**Task instructions:** Set down exactly the lines from the one containing "Schema per i dati amministrativi." through the last line of the data below, and no others.
+++ Data to process +++
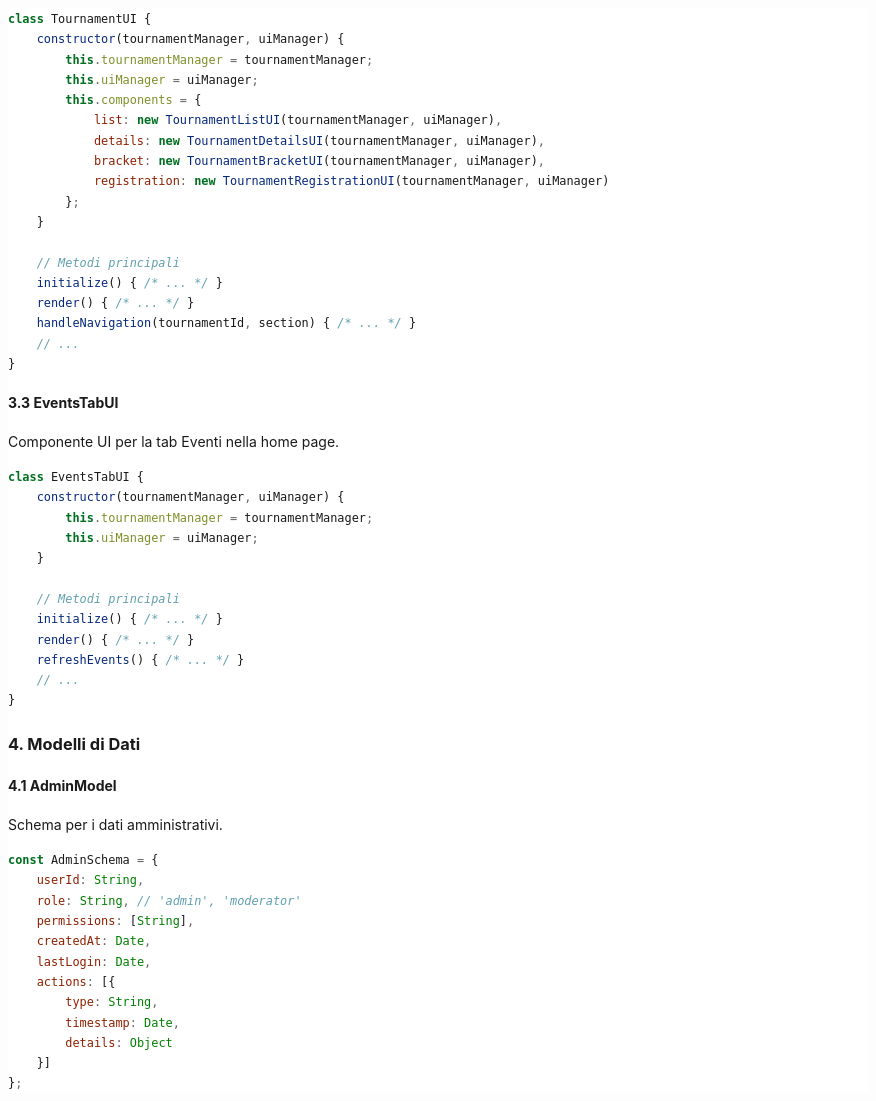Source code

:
 ```javascript
class TournamentUI {
    constructor(tournamentManager, uiManager) {
        this.tournamentManager = tournamentManager;
        this.uiManager = uiManager;
        this.components = {
            list: new TournamentListUI(tournamentManager, uiManager),
            details: new TournamentDetailsUI(tournamentManager, uiManager),
            bracket: new TournamentBracketUI(tournamentManager, uiManager),
            registration: new TournamentRegistrationUI(tournamentManager, uiManager)
        };
    }
    
    // Metodi principali
    initialize() { /* ... */ }
    render() { /* ... */ }
    handleNavigation(tournamentId, section) { /* ... */ }
    // ...
}
```

#### 3.3 EventsTabUI
Componente UI per la tab Eventi nella home page.

```javascript
class EventsTabUI {
    constructor(tournamentManager, uiManager) {
        this.tournamentManager = tournamentManager;
        this.uiManager = uiManager;
    }
    
    // Metodi principali
    initialize() { /* ... */ }
    render() { /* ... */ }
    refreshEvents() { /* ... */ }
    // ...
}
```

### 4. Modelli di Dati

#### 4.1 AdminModel
Schema per i dati amministrativi.

```javascript
const AdminSchema = {
    userId: String,
    role: String, // 'admin', 'moderator'
    permissions: [String],
    createdAt: Date,
    lastLogin: Date,
    actions: [{
        type: String,
        timestamp: Date,
        details: Object
    }]
};
```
+++
**Answer box:**
Schema per i dati amministrativi.

```javascript
const AdminSchema = {
    userId: String,
    role: String, // 'admin', 'moderator'
    permissions: [String],
    createdAt: Date,
    lastLogin: Date,
    actions: [{
        type: String,
        timestamp: Date,
        details: Object
    }]
};
```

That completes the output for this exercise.